Now, this is the focus of today's discussion. Take out your notebooks📓, but there won't be a test.

Reading Optimization#


Since the author claims to be able to write a red-black tree in 20 lines of Haskell and says that you are not good enough if you can't do it, I won't discuss it.


// This is a recursive function
GOTO 0x00;

Skip List#

Alright, congratulations🎉, you have reached the optimization that most storage engines use, the skip list.

level 2: [11]                [21]                [41]                [70]
level 1: [11]      [14]      [21]      [31]      [41]      [58]      [70]
level 0: [11] [12] [14] [15] [21] [24] [31] [39] [41] [49] [58] [61] [70]

A skip list has N levels. Since our LSM🌲 is an ordered data structure, theoretically, we can achieve a reading speed close to O(log N).

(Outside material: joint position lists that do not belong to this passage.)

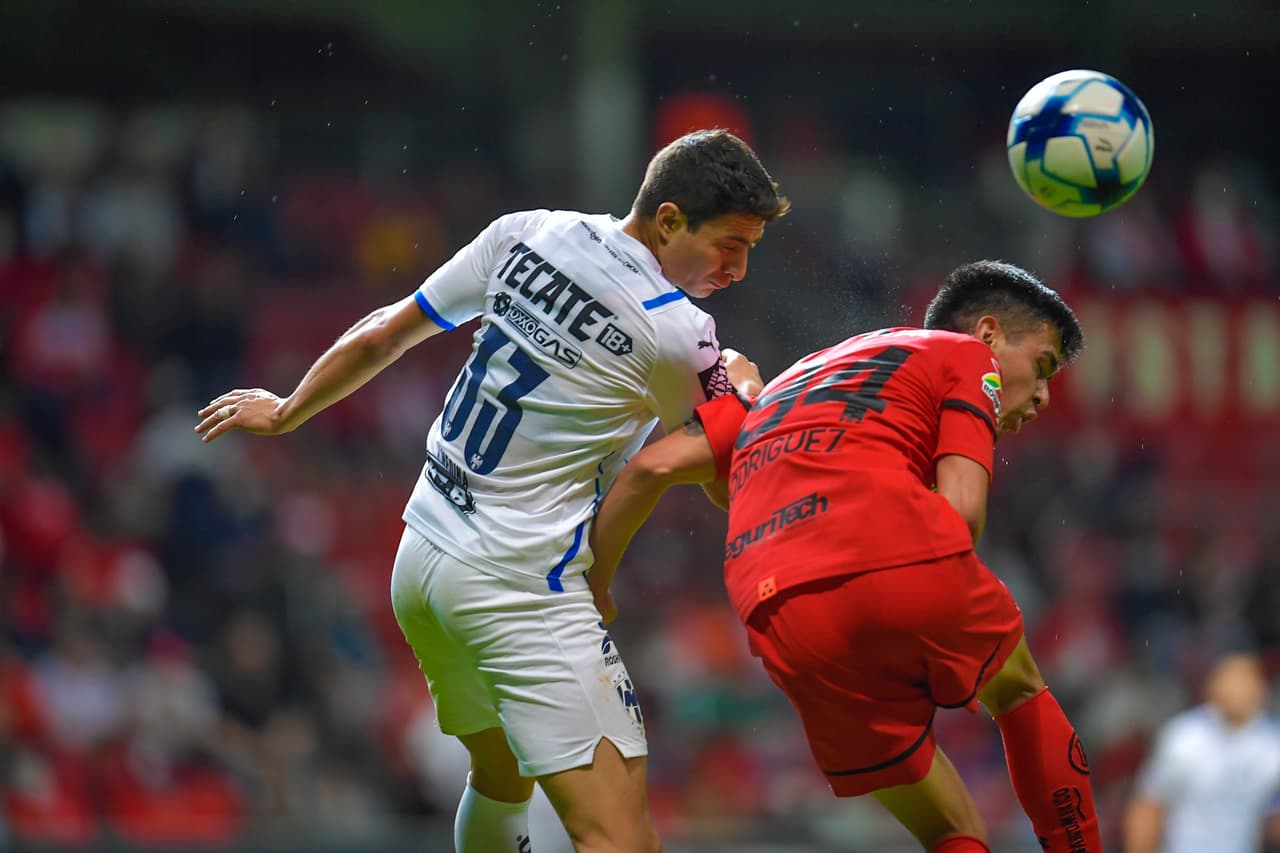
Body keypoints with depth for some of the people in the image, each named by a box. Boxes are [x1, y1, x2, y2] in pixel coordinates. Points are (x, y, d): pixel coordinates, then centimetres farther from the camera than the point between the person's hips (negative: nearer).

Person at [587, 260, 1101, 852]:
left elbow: (653, 465, 26)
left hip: (785, 625, 4)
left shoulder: (798, 378, 36)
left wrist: (594, 581, 35)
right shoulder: (967, 356, 19)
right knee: (1021, 693, 28)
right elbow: (963, 512, 3)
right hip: (906, 563, -4)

You probably have already written something similar in your mind if you are a reader of my blog, so let's briefly discuss how to balance the space wasted and the increased time by generating the number of levels in the skip list.

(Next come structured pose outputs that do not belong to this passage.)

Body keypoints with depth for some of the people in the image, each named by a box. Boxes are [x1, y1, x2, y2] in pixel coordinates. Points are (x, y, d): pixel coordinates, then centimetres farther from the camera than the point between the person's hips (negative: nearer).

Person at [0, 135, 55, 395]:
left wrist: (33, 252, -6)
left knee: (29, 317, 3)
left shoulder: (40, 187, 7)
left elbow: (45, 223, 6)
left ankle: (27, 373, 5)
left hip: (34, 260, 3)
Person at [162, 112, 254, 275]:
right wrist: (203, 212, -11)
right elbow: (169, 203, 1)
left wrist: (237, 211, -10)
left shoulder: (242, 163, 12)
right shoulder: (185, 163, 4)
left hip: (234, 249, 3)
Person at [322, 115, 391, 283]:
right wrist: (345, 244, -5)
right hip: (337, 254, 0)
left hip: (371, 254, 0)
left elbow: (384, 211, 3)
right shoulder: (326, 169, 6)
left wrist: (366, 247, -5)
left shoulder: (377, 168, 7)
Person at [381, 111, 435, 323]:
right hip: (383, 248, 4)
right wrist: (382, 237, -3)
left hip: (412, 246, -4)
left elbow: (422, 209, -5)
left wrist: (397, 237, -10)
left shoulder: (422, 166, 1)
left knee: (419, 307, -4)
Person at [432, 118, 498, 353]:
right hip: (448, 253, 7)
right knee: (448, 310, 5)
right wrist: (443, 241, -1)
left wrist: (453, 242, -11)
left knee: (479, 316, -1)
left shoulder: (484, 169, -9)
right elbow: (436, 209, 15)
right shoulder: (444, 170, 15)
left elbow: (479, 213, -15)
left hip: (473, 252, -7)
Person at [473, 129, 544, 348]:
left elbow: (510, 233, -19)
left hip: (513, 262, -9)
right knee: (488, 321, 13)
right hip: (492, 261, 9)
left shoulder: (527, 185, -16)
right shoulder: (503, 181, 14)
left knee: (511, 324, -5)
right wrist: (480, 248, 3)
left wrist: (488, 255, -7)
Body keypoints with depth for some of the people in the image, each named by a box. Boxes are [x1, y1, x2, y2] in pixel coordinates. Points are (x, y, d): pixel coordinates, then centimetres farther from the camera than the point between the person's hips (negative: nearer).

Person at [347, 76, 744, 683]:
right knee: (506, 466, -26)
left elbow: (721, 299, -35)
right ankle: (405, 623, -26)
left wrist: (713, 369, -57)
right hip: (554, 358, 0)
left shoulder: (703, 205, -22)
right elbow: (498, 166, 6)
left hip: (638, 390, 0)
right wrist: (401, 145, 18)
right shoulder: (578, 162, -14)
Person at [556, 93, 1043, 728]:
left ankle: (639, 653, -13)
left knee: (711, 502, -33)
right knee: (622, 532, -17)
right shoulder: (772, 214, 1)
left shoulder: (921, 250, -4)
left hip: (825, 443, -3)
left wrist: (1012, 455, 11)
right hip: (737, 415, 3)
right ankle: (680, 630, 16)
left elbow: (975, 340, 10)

Firstly, in real-life databases, the amount of data being processed is very large, so it is not feasible to construct the skip list by simply adding a level for every two nodes. This would result in a huge waste of space. Therefore, we use a clever probabilistic strategy:

Flipping a Coin

Since the probability of getting heads or tails when flipping a coin is exactly 50%, it perfectly matches the logarithmic nature of the skip list~

int atWhichLevelDoesThisNodeHaveCache(){
    var level = 0;
    while ( true ){
        var randomNumber = random.nextInt();
        if ( randomNumber % 2 == 0 ) {
            level += 1;
        } else {
    return level;

Although this may seem unfair and may result in some nodes being accessed more frequently but not being indexed, it is relatively stable based on probability.